According to Taiwan’s “Business Times”: In order to reduce costs, the textile industry has moved production bases overseas. Affected by the global financial turmoil, some manufacturers have been subject to exchange rate adjustments and increased exchange losses; denim major Nianxing has shifted the focus of its production base from Central and South America moved to Southeast Asia, and exchange losses increased from 0 in 2007 to more than 80 million yuan in the first three quarters; Nanfang and Juyang, which have factories in Vietnam, both suffered exchange losses of 40-50 million yuan.
Since Nicaragua’s regime change, in order to protect workers and continuously raise wages, Nian Xing began to expand its garment factory in Taiping Province, Vietnam, at the end of 2007.
Affected by the sharp depreciation of the Vietnamese dong in 2008, according to the financial statements of Nianxing in the first three quarters of 2008, exchange losses were 82.45 million yuan, which was much higher than 0 in 2007.

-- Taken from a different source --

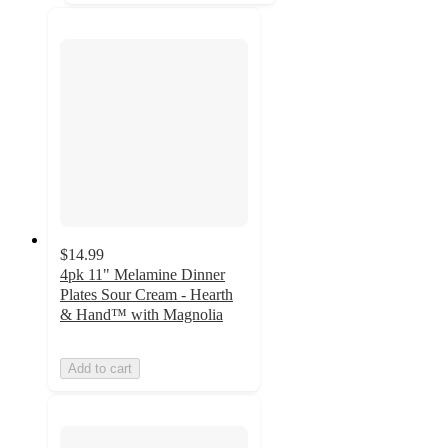
$14.99
4pk 11" Melamine Dinner
Plates Sour Cream - Hearth
& Hand™ with Magnolia
Add to cart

China’s implementation of the Labor Contract Law has greatly increased labor costs. Coupled with the sharp appreciation of the RMB, Taiwanese textile industries that require a large number of workers have set off a wave of factory relocation. Nanfang and Juyang have successively expanded their production bases in Vietnam.
Namtex’s Vietnam factory has domestic sales, accounting for more than 20% of the total. Affected by the sharp depreciation of the Vietnamese dong in 2008, the exchange loss in the first three quarters of 2008 was 46.88 million yuan, excluding the financial asset evaluation loss of 31.77 million yuan, which was higher than the previous three years. More.
Juyang, a leading domestic garment OEM that has gradually increased its orders for Vietnamese factories, suffered an exchange loss of 52.19 million yuan in the first three quarters of 2008, and a financial asset appraisal loss of 6.2 million yuan, which is also a historical high.